The vulgar thus by imitation err,
As oft the learn'd by being singular.
So much they scorn the croud, that if the throng,
By chance go right, they purposely go wrong.

Pope.

[80] There are many people, and perhaps the most of them in the capital towns, that have learnt a few common place words, such as forchin, nachur, virchue and half a dozen others, which they repeat on all occasions; but being ignorant of the extent of the practice, they are, in pronouncing most words, as vulgar as ever.

[81] It should be remarked that the late President of Pennsylvania, the Governor of New Jersey, and the President of New York college, who are distinguished for erudition and accuracy, have not adopted the English pronunciation.

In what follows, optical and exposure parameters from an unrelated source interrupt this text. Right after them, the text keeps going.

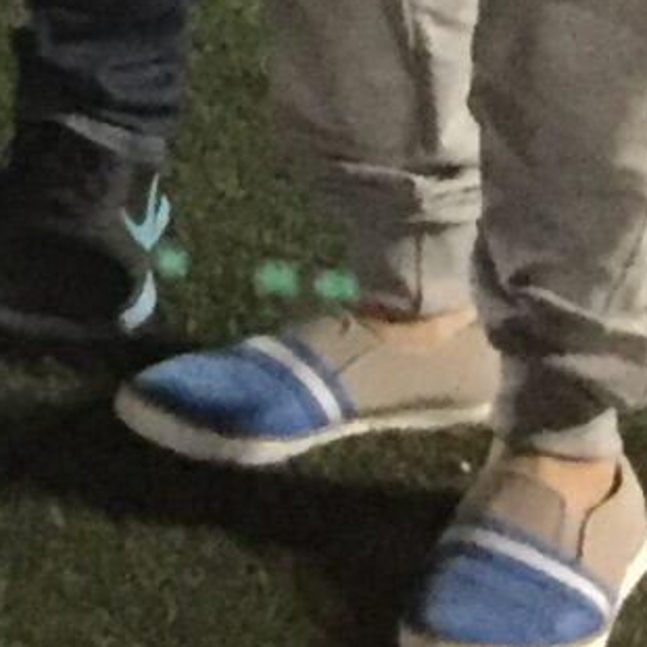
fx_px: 4483
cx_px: -1611
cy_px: -1313
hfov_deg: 7.0
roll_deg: +1.3
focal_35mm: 212
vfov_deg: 7.3
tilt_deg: -8.6
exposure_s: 1/17
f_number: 2.2
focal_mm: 4.15
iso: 320
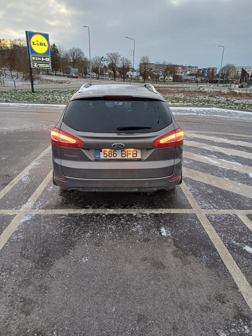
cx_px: 126
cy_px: 168
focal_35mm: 25
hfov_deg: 54.9
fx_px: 243
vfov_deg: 69.4
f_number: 1.8
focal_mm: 4.65
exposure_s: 1/50
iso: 250
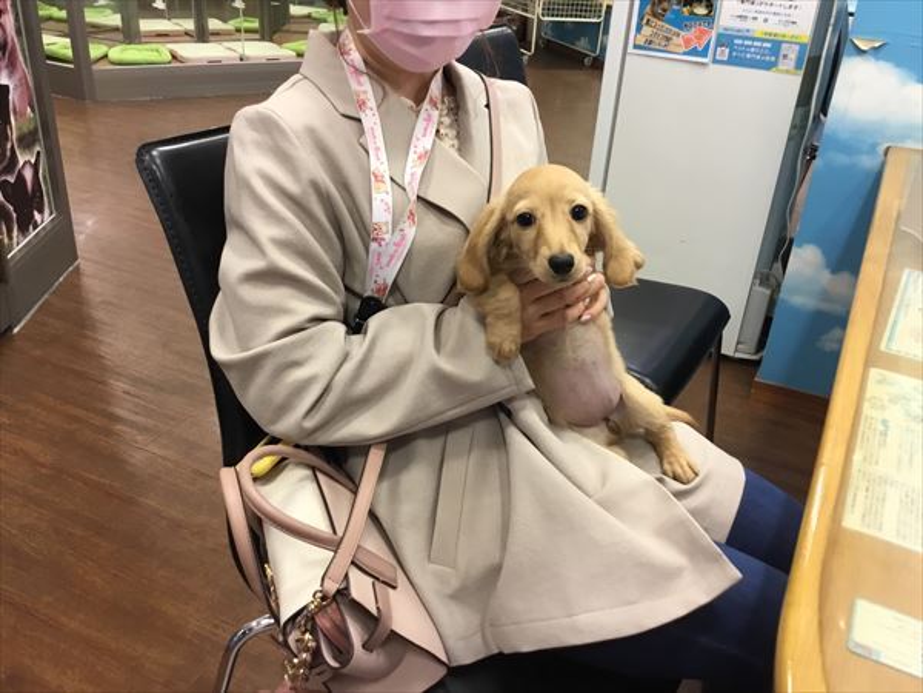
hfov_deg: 58.4
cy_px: 346
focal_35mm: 31
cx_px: 462
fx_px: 827
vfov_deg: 45.4
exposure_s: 1/30
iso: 64
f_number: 2.4
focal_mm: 3.3
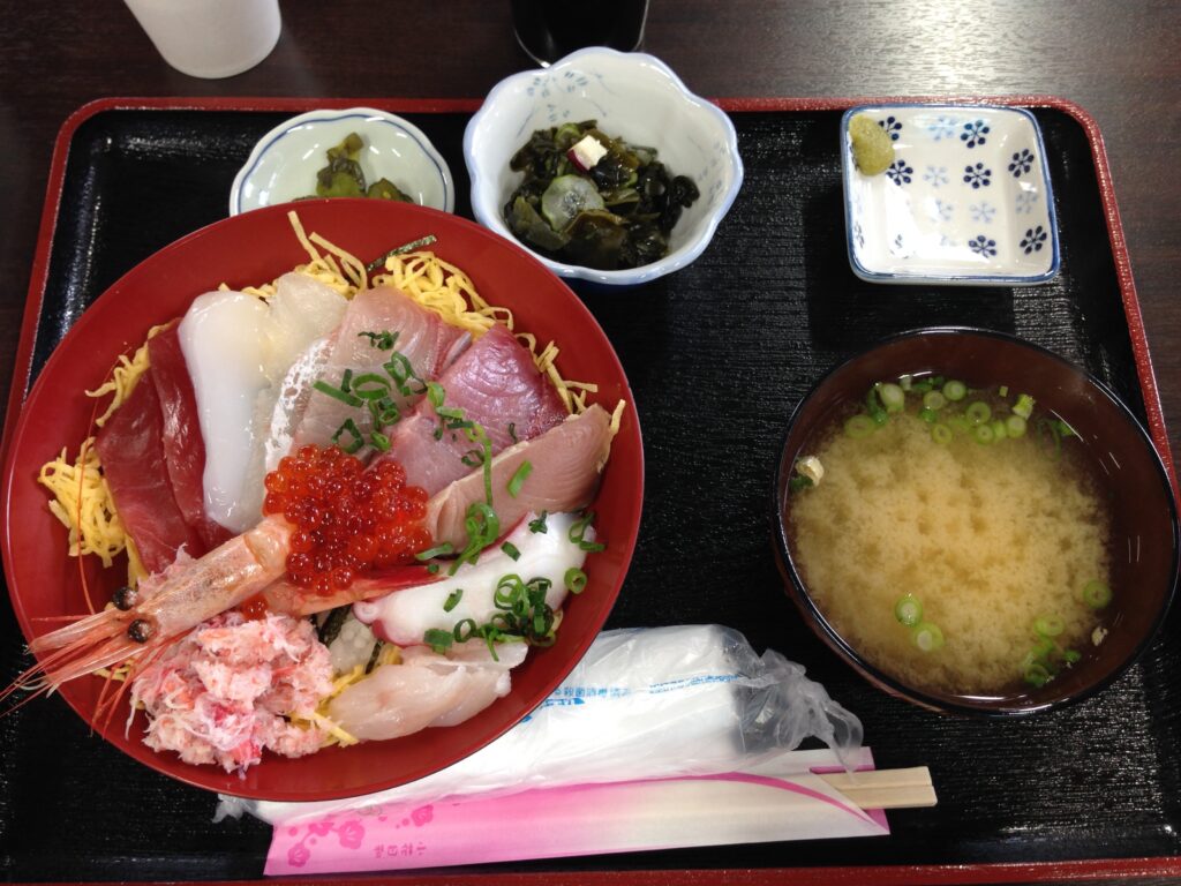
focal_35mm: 33
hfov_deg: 55.4
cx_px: 590
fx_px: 1126
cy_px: 443
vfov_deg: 42.9
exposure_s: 1/20
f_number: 2.4
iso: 50
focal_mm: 4.12
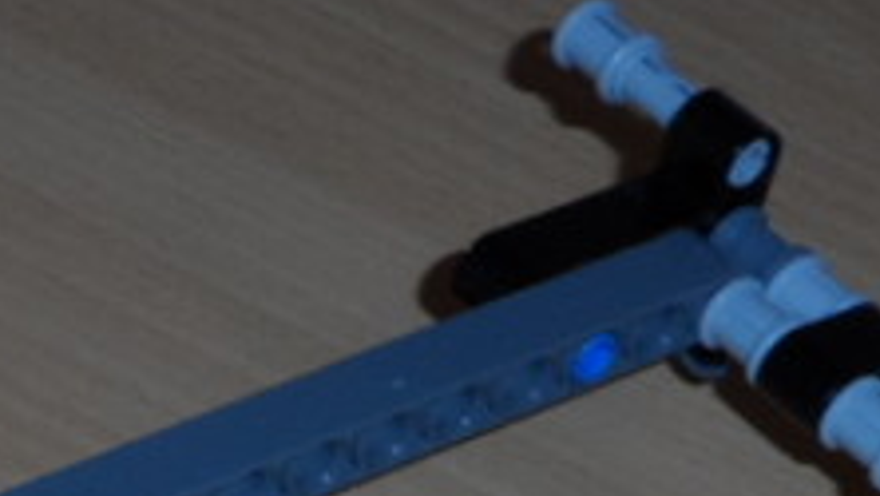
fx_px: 4224
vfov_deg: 6.6
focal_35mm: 181
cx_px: -424
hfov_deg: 11.4
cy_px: 911
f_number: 7.4
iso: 100
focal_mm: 6.8
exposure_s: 1/15
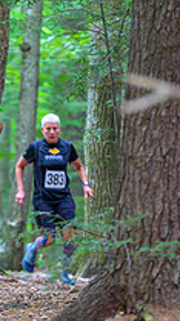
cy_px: 224
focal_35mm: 451
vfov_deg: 4.8
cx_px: 12
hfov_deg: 2.7
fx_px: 3841
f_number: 4
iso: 8000
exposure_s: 1/200
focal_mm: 200
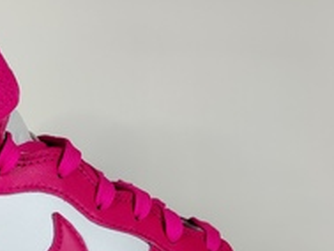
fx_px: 628
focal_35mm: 65
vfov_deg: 21.8
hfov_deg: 29.1
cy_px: 253
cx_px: 64
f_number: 1.88
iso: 174
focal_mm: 5.59
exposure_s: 1/100
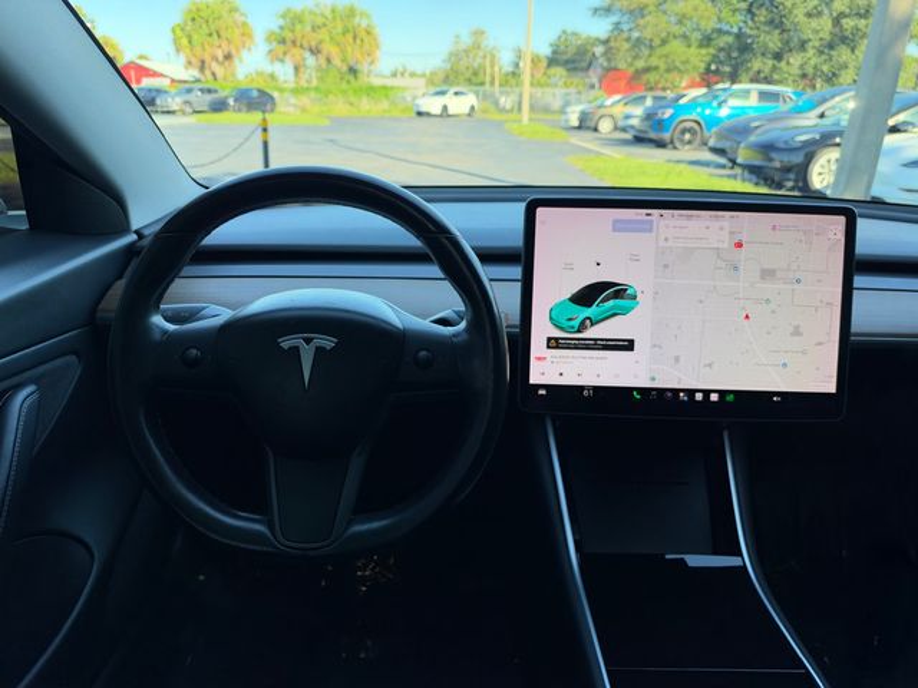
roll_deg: -1.1
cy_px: 344
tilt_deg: -20.2
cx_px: 459
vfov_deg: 56.8
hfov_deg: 71.6
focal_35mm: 24
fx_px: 636
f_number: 1.48
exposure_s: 1/566
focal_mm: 6.93
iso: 100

[82] Not between different nations, but in the same nation. The manners and fashions of each nation should arise out of their circumstances, their age, their improvements in commerce and agriculture.

[83] Sheridan, as an improver of the language, stands among the first writers of the British nation, and deservedly. His Lectures on Elocution and on Reading, his Treatises on Education, and for the most part his Rhetorical Grammar, are excellent and almost unexceptionable performances. In these, he encountered practice and prejudices, when they were found repugnant to obvious rules of propriety. But in his Dictionary he seems to have left his only defensible ground, propriety, in pursuit of that phantom, fashion. He deserted his own principles, as the Reviewers observe: and where he has done this, every rational man should desert his standard.

[84] From this description must be excepted some arts which have for their object, the pleasures of sense and imagination; as music and painting; and sciences which depend on fixed principles, and not on opinion, as mathematics and philosophy. The former flourish in the last stages of national refinement, and the latter are always proceeding towards perfection, by discoveries and experiment. Criticism also flourishes in Great Britain: Men read and judge accurately, when original writers cease to adorn the sciences. Correct writers precede just criticism.